> **Consigne**: Recopiez intégralement le texte sur le bonheur selon Michel Serres, sans y changer un seul mot.

> **Texte de la page**:
Phénomène : Le bonheur selon Michel Serres

 

Michel Serres sur le bonheur
Michel Serres, invité de Livre Paris, défend le bonheur sur scène et dans son dernier ouvrage.

 

Ils se mettent à fleurir dans les rayons des librairies depuis quelques années. Comme un remède à la crise, nombreux sont les Français qui ont troqué leurs ouvrages sur la productivité pour des livres de développement personnel sur le bonheur. Car c’est bien de lui qu’il s’agit ici, et c’est bien après lui que nous courons sans cesse. Le lâcher-prise, le bien-être au travail, le retour à l’essentiel, l’art de l’optimisme, l’éloge de la lenteur, la pratique physique régulière et la méditation sont autant de problématiques et de pratiques auxquelles nous nous intéressons parce qu’elles permettent précisément d’atteindre partiellement ou entièrement le droit que nous avons au bonheur. Aujourd’hui, de nombreux optimistes nous racontent cette quête d’un absolu apparemment moins difficile à atteindre qu’on ne le croit. Les plus célèbres d’entre eux s’appellent Christophe André, Frédéric Lenoir, Matthieu Ricard ou Michel Serres, et ils ont redonné au bonheur, cette idée encore ensevelie sous la poussière il y a une dizaine d’années, la place qu’il méritait. Question de philosophie après tout !

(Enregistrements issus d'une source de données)
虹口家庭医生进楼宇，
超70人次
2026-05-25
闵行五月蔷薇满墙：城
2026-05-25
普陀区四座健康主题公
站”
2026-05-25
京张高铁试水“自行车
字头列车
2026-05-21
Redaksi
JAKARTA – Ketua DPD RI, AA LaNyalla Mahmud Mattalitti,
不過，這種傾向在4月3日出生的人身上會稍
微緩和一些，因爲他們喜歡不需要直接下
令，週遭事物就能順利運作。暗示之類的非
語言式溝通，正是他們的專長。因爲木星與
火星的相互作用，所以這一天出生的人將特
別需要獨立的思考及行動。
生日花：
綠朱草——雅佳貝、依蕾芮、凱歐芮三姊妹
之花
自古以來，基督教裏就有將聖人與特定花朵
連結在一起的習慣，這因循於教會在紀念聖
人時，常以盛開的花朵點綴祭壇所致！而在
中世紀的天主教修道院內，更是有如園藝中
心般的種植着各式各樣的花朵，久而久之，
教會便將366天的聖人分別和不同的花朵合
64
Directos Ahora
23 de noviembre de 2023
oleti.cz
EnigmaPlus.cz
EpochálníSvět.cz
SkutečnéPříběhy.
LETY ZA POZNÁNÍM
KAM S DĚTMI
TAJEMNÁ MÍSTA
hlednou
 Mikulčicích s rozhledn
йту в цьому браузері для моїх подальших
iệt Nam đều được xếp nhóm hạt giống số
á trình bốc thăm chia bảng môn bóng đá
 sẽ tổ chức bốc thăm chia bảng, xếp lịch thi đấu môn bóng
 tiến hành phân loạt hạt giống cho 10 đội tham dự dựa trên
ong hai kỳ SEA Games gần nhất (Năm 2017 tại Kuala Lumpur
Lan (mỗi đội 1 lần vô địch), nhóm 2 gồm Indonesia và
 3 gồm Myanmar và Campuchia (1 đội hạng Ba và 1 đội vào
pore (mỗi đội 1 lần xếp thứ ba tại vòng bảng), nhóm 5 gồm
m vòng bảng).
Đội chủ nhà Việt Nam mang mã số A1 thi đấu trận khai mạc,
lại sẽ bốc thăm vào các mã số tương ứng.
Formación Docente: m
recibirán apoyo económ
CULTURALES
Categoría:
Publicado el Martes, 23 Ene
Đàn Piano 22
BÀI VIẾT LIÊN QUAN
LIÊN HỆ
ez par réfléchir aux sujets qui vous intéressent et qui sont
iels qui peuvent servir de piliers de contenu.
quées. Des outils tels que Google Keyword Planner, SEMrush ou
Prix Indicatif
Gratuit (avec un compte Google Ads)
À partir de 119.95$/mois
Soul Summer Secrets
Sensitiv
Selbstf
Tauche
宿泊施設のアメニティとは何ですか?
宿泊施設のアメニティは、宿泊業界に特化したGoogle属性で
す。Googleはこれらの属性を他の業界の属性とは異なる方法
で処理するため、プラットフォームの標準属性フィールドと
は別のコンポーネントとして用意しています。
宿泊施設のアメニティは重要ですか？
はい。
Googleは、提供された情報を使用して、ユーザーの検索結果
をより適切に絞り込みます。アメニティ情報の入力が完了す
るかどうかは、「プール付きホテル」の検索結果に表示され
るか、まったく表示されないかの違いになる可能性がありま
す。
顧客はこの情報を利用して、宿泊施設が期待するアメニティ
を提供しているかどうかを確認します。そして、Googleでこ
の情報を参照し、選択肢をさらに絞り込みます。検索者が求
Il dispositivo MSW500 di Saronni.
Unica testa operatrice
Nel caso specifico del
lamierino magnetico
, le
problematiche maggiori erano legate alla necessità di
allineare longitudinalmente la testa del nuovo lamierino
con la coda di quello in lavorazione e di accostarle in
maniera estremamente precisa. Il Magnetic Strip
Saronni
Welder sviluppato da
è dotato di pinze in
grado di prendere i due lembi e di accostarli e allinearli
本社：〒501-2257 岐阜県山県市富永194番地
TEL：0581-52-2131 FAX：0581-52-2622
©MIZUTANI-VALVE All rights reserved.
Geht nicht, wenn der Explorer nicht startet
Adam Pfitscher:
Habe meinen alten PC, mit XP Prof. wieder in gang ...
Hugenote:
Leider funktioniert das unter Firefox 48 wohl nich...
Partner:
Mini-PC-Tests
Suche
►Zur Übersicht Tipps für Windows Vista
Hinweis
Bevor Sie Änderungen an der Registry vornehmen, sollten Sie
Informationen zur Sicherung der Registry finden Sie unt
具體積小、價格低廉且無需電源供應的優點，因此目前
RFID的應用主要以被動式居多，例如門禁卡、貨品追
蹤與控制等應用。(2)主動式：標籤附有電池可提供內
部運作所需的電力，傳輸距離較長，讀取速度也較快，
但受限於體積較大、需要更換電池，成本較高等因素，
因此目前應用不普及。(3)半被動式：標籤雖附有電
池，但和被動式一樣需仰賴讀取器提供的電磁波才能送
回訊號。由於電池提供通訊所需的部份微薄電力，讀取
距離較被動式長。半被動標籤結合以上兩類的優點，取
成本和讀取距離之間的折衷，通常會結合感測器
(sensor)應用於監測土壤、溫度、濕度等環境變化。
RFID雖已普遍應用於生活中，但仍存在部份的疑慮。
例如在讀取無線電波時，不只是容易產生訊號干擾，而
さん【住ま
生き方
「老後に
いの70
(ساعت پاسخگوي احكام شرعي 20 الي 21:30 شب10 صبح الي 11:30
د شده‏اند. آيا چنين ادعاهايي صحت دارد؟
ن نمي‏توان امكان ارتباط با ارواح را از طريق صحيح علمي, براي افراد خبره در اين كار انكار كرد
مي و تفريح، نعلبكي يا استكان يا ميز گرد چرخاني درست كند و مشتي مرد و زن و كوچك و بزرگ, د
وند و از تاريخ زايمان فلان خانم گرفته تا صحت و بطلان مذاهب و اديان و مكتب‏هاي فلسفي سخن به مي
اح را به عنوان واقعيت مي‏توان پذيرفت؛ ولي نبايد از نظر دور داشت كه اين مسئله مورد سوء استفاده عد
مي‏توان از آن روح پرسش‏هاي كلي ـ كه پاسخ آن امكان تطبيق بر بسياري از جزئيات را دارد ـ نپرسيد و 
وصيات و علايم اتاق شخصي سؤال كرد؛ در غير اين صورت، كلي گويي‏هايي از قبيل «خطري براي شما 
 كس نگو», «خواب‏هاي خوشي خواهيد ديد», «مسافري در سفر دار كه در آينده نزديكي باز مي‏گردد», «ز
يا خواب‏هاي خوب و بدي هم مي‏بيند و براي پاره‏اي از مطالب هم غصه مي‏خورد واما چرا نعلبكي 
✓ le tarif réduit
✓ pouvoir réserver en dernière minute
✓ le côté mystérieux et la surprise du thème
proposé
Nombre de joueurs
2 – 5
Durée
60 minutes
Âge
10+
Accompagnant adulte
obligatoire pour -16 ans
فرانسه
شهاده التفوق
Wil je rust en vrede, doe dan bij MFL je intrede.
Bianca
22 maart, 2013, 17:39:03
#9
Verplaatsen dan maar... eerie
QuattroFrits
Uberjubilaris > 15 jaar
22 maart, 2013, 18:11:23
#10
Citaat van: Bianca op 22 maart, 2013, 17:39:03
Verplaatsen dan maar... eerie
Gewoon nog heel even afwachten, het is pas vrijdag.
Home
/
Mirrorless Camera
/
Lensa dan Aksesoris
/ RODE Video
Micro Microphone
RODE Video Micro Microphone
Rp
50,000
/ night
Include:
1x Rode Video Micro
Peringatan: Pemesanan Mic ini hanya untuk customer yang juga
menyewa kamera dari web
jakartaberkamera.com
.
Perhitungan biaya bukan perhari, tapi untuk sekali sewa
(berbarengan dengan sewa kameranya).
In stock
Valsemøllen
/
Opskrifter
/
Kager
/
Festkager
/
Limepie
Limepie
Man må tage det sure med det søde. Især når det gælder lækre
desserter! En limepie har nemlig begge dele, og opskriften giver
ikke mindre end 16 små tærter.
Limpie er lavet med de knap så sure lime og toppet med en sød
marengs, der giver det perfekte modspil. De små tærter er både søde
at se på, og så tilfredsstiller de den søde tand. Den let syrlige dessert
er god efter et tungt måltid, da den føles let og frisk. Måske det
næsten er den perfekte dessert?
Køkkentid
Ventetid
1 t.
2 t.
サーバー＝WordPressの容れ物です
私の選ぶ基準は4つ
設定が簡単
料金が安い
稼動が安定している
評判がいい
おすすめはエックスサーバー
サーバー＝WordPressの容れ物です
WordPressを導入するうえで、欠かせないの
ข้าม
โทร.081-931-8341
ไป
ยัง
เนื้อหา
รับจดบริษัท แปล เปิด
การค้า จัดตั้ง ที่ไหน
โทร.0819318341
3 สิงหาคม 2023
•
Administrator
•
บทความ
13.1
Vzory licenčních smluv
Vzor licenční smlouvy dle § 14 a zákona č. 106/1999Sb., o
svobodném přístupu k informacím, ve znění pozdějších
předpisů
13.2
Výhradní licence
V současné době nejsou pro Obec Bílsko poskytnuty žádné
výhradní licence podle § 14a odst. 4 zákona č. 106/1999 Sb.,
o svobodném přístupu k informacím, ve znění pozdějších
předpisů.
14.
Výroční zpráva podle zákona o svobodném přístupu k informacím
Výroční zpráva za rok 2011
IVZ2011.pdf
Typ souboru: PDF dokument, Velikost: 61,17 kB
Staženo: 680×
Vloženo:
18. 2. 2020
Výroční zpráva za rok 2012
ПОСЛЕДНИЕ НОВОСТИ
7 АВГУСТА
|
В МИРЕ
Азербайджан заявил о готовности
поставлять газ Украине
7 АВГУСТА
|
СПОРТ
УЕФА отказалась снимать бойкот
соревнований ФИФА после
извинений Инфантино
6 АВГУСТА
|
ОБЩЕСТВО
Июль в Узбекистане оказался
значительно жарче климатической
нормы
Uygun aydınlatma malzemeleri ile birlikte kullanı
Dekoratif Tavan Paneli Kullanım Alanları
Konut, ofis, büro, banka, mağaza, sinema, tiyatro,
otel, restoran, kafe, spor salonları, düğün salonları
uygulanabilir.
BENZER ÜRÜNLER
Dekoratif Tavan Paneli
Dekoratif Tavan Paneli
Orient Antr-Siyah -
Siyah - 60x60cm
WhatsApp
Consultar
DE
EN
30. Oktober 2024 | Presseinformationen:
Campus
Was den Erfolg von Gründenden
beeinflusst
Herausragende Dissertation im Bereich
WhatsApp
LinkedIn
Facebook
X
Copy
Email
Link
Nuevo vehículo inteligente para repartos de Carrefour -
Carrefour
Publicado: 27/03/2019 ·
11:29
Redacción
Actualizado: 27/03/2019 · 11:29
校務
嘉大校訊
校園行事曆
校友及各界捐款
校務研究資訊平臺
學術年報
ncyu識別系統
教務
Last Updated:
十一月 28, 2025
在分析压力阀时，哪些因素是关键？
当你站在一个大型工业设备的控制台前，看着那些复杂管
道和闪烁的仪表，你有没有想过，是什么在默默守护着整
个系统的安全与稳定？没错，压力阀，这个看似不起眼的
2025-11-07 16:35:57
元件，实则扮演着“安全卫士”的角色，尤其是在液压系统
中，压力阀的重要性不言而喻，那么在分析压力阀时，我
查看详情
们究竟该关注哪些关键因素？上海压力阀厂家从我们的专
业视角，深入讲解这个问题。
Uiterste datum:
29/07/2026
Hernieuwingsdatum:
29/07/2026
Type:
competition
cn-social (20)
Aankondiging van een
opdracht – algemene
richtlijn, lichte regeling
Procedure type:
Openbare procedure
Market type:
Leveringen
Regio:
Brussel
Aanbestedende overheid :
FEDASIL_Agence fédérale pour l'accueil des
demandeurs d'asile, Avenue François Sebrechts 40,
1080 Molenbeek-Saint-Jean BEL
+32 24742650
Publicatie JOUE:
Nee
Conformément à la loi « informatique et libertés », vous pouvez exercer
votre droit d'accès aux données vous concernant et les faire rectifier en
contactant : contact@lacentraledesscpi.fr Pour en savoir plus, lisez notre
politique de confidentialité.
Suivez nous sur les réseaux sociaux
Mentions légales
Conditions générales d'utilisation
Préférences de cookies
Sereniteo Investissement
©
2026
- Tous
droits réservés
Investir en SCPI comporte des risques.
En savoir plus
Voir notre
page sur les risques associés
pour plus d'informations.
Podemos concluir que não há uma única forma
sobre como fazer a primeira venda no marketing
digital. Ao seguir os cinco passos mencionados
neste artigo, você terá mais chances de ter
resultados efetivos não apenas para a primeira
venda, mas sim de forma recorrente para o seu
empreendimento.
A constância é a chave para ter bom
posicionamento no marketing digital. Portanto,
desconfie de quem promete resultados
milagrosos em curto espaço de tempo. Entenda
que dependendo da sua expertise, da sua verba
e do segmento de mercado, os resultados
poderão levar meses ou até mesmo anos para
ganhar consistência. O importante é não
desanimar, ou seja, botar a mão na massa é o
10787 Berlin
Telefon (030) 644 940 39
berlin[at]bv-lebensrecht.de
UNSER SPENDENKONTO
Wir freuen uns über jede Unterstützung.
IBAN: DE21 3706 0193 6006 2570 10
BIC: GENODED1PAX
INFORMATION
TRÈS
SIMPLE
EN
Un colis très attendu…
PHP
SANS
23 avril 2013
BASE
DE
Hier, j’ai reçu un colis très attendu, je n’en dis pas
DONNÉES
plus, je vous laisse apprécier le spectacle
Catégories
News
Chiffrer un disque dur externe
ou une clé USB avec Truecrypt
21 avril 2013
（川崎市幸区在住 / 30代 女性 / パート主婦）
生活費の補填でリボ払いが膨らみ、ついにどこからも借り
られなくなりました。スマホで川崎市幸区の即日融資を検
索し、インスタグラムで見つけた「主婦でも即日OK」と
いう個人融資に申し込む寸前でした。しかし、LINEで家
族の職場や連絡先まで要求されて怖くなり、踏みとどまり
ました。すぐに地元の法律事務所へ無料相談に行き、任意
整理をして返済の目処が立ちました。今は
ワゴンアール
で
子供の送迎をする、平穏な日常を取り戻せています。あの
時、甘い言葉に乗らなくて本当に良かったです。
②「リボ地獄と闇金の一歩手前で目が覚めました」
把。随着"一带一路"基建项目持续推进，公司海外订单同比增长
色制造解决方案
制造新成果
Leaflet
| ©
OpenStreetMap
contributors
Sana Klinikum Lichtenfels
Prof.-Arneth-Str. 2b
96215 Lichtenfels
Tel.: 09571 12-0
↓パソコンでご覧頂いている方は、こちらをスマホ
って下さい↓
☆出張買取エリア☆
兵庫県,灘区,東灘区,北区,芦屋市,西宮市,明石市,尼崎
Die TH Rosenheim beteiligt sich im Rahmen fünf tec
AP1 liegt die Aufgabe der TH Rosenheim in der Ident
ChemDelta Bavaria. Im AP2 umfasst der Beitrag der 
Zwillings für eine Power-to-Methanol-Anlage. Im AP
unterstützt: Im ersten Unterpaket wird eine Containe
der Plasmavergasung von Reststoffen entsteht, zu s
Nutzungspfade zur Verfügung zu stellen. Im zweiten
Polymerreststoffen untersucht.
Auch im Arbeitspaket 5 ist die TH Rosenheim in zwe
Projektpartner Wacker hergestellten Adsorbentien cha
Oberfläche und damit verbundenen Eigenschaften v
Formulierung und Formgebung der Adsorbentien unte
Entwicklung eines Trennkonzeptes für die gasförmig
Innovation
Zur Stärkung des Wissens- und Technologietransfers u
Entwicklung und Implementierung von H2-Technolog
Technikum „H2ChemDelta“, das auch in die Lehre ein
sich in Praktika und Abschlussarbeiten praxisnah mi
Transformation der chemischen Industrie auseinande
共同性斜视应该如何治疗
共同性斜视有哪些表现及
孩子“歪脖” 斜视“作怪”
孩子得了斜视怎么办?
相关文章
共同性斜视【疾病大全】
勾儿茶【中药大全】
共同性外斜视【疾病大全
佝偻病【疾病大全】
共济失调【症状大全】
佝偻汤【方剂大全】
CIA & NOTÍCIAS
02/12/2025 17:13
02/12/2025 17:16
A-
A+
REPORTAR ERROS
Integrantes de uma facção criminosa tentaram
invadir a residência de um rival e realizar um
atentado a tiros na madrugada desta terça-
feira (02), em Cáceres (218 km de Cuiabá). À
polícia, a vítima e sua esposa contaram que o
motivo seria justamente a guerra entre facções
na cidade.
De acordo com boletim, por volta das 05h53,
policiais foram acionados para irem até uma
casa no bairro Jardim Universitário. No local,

> **Réponse**:
Phénomène : Le bonheur selon Michel Serres

 

Michel Serres sur le bonheur
Michel Serres, invité de Livre Paris, défend le bonheur sur scène et dans son dernier ouvrage.

 

Ils se mettent à fleurir dans les rayons des librairies depuis quelques années. Comme un remède à la crise, nombreux sont les Français qui ont troqué leurs ouvrages sur la productivité pour des livres de développement personnel sur le bonheur. Car c’est bien de lui qu’il s’agit ici, et c’est bien après lui que nous courons sans cesse. Le lâcher-prise, le bien-être au travail, le retour à l’essentiel, l’art de l’optimisme, l’éloge de la lenteur, la pratique physique régulière et la méditation sont autant de problématiques et de pratiques auxquelles nous nous intéressons parce qu’elles permettent précisément d’atteindre partiellement ou entièrement le droit que nous avons au bonheur. Aujourd’hui, de nombreux optimistes nous racontent cette quête d’un absolu apparemment moins difficile à atteindre qu’on ne le croit. Les plus célèbres d’entre eux s’appellent Christophe André, Frédéric Lenoir, Matthieu Ricard ou Michel Serres, et ils ont redonné au bonheur, cette idée encore ensevelie sous la poussière il y a une dizaine d’années, la place qu’il méritait. Question de philosophie après tout !